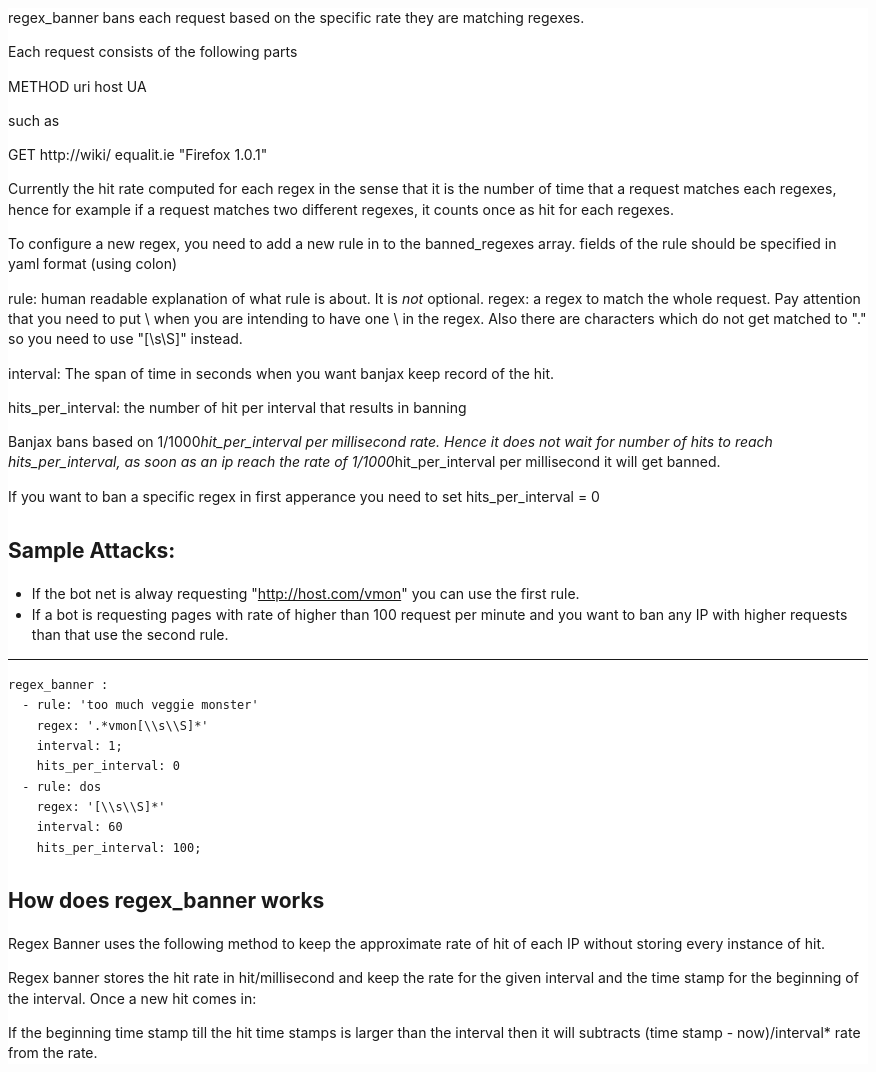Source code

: regex_banner bans each request based on the specific rate they are matching regexes.

Each request consists of the following parts

METHOD uri host UA

such as

GET http://wiki/ equalit.ie "Firefox 1.0.1"

Currently the hit rate computed for each regex in the sense that it is the  number of time that a request matches each regexes, hence for example if a request matches two different regexes, it counts once as hit for each regexes.

To configure a new regex, you need to add a new rule in to the banned_regexes array. fields of the rule should be specified in yaml format (using colon)

rule: human readable explanation of what rule is about. It is *not* optional.
regex: a regex to match the whole request. Pay attention that you need to put \ when you are intending to have one \ in the regex. Also there are characters which do not get matched to "." so you need to use "[\s\S]" instead.

interval: The span of time in seconds when you want banjax keep record of the hit.

hits_per_interval: the number of hit per interval that results in banning

Banjax bans based on 1/1000*hit_per_interval per millisecond rate. Hence it does not wait for number of hits to reach hits_per_interval, as soon as an ip reach the rate of 1/1000*hit_per_interval per millisecond it will get banned.

If you want to ban a specific regex in first apperance you need to set hits_per_interval = 0

Sample Attacks:
---------------
* If the bot net is alway requesting "http://host.com/vmon" you can use the first rule.
* If a bot is requesting pages with rate of higher than 100 request per minute and you want to ban any IP with higher requests than that use the second rule.

---------------
    regex_banner :
      - rule: 'too much veggie monster'
        regex: '.*vmon[\\s\\S]*'
        interval: 1;
        hits_per_interval: 0
      - rule: dos
        regex: '[\\s\\S]*'
        interval: 60
        hits_per_interval: 100;

How does regex_banner works
---------------------------
Regex Banner uses the following method to keep the approximate rate of hit of each IP without storing every instance of hit.

Regex banner stores the hit rate in hit/millisecond and keep the rate for the given interval and the time stamp for the beginning of the interval. Once a new hit comes in:

If the beginning time stamp till the hit time stamps is larger than the interval then it will subtracts (time stamp - now)/interval* rate from the rate.
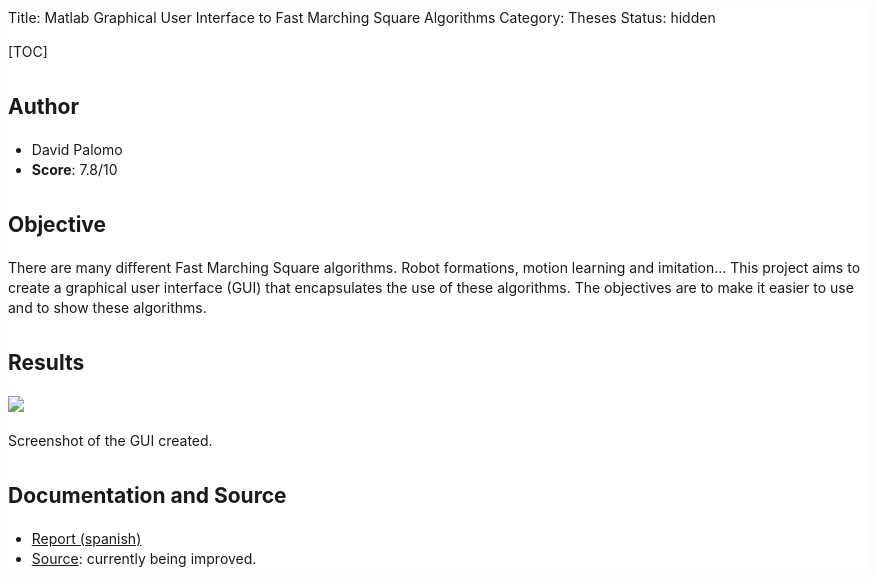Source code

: Title: Matlab Graphical User Interface to Fast Marching Square Algorithms
Category: Theses
Status: hidden

[TOC]

## Author
- David Palomo
- __Score__: 7.8/10

## Objective

There are many different Fast Marching Square algorithms. Robot formations, motion learning and imitation... This project aims to create a graphical user interface (GUI) that encapsulates the use of these algorithms. The objectives are to make it easier to use and to show these algorithms.

## Results

<div class="figure align-center" style="width: 100%; height: auto;">
<img src="{filename}/images/theses/dpalomo1.png" style="width: 100%; height: auto;"/>
<p></p>
<p class="caption">Screenshot of the GUI created.</p>
</div>

## Documentation and Source
- [Report (spanish)]({filename}/files/works/theses/dpalomo_report.pdf)
- [Source]({filename}/files/works/theses/dpalomo.zip): currently being improved.[]({filename}/dpalomo/code)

################

| What you have to do |
The response must contain each line above that holds the string "height".

| Answer space |
<div class="figure align-center" style="width: 100%; height: auto;">
<img src="{filename}/images/theses/dpalomo1.png" style="width: 100%; height: auto;"/>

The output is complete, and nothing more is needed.